Reforma administrativa: comissão pode iniciar votação nesta terça (14)

O relatório do parecer da reforma administrativa, do relator Arthur Maia, mantém a estabilidade e exclui a experiência como etapa de um concurso público

Victor Meira | victor@jcconcursos.com.br
Publicado em 14/09/2021, às 11h31

Deputado Arthur Maia, relator da PEC da reforma administrativa
Agência Câmara

A comissão especial da Câmara dos Deputados pode iniciar a votação da PEC da reforma administrativa (Proposta de Emenda à Constituição) nesta terça-feira (14). Os deputados já estão reunidos e debatendo o parecer do relator, o deputado Arthur Oliveira Maia (DEM-BA). Vale lembrar que o relatório foi entregue por Maia no dia 1º de setembro.

Além de hoje, há reuniões marcadas para discutir o texto nos dias 15 e 16 de setembro, às 9h, no plenário 13. A expectativa da base governista é concluir a votação na comissão para enviar a PEC para o plenário da Câmara. 

No relatório de Maia, a estabilidade para todos os servidores públicos foi mantida, mas ele permitiu o desligamento de funcionários alocados em cargos considerados obsoletos. Outro trecho relacionado ao mundo do funcionalismo público é em relação a exclusão da possibilidade de vínculo de experiência como uma etapa de concursos públicos. Além disso, a reforma administrativa encerra com as vantagens para detentores de mandatos eletivos e ocupantes de outros cargos.

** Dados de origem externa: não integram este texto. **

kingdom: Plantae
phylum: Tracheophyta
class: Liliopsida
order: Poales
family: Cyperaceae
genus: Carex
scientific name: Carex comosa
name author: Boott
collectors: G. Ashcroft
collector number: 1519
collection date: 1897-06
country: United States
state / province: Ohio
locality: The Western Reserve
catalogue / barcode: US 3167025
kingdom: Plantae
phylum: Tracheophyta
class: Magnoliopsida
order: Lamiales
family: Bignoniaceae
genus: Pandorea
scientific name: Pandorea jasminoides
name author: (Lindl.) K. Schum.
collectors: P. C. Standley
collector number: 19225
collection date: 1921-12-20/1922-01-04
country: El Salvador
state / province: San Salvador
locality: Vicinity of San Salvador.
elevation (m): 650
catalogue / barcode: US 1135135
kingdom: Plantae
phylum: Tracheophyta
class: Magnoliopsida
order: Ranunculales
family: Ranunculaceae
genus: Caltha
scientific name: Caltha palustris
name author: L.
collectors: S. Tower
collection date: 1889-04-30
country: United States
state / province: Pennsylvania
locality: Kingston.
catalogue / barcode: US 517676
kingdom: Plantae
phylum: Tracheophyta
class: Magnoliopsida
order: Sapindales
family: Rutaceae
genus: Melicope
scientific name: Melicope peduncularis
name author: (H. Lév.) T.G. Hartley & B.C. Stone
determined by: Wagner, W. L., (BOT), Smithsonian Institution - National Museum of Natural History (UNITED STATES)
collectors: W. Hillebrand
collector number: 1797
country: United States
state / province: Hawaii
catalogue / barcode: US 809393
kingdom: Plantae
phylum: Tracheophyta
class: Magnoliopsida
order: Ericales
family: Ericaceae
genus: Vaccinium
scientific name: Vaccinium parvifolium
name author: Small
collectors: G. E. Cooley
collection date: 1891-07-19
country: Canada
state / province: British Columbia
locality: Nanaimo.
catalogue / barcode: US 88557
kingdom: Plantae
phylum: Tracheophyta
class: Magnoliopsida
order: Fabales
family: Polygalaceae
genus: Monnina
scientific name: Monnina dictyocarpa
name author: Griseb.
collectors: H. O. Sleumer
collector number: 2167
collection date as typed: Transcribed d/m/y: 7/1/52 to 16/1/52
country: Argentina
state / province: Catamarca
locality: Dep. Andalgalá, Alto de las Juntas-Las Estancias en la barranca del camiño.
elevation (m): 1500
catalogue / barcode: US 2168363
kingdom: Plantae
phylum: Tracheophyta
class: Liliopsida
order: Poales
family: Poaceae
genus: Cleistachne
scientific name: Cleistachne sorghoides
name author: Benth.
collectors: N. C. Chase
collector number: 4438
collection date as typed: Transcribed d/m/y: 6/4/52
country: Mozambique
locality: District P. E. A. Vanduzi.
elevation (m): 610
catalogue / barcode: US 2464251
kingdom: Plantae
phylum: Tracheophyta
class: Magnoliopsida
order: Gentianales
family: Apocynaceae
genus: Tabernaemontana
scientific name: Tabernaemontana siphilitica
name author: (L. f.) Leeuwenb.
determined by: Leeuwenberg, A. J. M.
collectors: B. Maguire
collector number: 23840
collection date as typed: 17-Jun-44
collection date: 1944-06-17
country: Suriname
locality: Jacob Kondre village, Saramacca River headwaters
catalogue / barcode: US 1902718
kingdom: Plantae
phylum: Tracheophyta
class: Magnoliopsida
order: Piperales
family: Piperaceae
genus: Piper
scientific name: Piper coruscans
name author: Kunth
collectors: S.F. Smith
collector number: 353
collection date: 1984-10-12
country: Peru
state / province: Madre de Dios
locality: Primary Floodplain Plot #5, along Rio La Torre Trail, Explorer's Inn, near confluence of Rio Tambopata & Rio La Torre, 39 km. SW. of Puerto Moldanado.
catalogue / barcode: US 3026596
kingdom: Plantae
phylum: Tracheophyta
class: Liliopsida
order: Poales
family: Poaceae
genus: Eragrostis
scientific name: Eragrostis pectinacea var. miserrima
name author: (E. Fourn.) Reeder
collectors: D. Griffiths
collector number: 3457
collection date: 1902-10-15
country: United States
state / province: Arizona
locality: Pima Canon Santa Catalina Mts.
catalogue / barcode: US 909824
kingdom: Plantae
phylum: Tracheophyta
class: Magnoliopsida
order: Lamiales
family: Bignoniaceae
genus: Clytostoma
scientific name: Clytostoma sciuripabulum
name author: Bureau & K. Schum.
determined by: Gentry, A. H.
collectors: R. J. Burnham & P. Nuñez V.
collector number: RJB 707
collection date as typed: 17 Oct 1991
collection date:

O texto também assegura a preservação de direitos de servidores admitidos antes da publicação da futura emenda constitucional.

Deputados de diferentes partidos elogiaram a preservação de direitos dos servidores atuais e a manutenção da estabilidade no serviço público. No entanto, eles também questionaram alguns dispositivos, como os que permitem a ampliação de contratos temporários, o fim de vantagens a determinadas carreiras e a realização de convênios de cooperação que permitem a prestação de serviços públicos pela iniciativa privada.

A proposta já passou pela Comissão de Constituição e Justiça e de Cidadania (CCJ) da Câmara, onde teve a admissibilidade aprovada. Depois que tiver sua análise concluída na comissão especial, o texto seguirá para o Plenário, onde precisa ser votado em dois turnos. Em seguida, será encaminhado para o Senado.